The income statement 2017 includes several adverse effects and one-off extraordinary expenses in a total amount of about CHF 76 million which are mainly in conjunction with the discontinuation of diamond wire production at Diamond Materials Tech (“DMT”) in Colorado Springs, inventory provisions, currency translation losses on customer prepayments and trade receivables and the discontinuation of manufacturing activities in Thun which will take place during the course of 2018. EBITDA was CHF 12.4 million (2016: CHF 10.5 million). On an adjusted basis, without adverse effects affecting the income statement above the EBITDA line, the adjusted EBITDA would amount to CHF 46.5 million (2016: comparably adjusted EBITDA of CHF 13.6 million). The net loss for fiscal year 2017 was reduced to CHF -79.3 million (2016: CHF -97.1 million), on an adjusted basis it would be CHF -3.1 million (2016: comparably adjusted net result of CHF -55.3 million).
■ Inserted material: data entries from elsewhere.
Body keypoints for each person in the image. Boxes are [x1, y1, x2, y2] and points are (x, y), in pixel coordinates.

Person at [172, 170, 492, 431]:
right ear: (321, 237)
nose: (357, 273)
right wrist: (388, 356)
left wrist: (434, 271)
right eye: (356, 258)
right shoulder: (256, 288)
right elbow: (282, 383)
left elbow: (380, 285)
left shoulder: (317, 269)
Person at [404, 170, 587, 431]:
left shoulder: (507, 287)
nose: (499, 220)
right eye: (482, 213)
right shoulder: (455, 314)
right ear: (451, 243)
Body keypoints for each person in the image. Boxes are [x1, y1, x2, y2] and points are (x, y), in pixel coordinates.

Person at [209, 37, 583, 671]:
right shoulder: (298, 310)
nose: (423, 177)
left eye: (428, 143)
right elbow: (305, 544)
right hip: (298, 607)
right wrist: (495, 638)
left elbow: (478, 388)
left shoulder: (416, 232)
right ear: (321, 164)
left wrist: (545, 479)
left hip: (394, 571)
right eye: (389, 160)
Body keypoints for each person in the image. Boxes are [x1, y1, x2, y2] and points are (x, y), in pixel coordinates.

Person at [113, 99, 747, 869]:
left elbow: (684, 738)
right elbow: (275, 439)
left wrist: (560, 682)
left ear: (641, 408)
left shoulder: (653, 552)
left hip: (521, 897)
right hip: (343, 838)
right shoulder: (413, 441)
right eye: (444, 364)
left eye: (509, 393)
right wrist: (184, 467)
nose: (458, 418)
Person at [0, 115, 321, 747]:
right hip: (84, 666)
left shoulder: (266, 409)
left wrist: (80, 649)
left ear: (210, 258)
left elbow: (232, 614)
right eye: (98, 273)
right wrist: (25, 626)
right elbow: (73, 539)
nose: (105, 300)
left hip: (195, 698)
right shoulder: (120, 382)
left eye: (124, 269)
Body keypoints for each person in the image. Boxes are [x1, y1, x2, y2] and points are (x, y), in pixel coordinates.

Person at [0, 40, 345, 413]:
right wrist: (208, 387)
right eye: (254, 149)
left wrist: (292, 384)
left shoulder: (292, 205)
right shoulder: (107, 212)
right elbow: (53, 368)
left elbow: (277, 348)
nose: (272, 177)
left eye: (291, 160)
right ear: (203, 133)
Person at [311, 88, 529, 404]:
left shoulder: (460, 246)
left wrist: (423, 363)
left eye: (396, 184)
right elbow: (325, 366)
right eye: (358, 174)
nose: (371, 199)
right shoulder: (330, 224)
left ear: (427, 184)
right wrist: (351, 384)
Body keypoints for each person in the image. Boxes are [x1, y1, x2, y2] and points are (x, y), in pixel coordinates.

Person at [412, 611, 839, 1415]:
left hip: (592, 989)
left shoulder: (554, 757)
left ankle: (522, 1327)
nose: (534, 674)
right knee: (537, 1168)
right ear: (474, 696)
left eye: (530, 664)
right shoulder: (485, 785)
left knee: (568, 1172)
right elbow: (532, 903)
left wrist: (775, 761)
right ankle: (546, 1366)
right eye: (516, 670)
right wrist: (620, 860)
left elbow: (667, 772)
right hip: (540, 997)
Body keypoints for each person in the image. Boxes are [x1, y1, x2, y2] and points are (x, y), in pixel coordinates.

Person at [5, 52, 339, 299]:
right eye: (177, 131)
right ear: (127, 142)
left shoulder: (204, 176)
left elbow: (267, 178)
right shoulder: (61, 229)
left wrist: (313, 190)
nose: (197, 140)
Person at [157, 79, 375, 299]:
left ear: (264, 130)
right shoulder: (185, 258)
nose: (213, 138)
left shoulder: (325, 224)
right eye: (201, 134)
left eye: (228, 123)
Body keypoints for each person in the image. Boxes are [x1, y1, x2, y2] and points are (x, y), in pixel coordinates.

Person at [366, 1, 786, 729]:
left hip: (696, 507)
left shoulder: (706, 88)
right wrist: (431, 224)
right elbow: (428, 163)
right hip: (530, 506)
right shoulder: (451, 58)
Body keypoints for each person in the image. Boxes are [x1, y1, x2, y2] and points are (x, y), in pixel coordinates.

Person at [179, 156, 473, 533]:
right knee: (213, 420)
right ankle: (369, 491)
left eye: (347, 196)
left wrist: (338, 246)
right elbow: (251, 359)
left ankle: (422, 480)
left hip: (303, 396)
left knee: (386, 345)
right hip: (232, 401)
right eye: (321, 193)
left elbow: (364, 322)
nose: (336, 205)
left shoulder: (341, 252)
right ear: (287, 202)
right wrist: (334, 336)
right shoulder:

After the repayment of the straight bond in May 2017 and conversion of CHF 71.3 million of the convertible bond into shares of the company in December 2017, Meyer Burger has a solid balance sheet structure. As of 31 December 2017, the net cash position amounts to CHF 67.6 million (31.12.2016: net debt of CHF 3.4 million) and the equity ratio to 51.7% (31.12.2016: 37.2%).

For fiscal year 2018, the company is targeting to achieve net sales of about CHF 450 – 500 million, with an EBITDA margin of about 10%.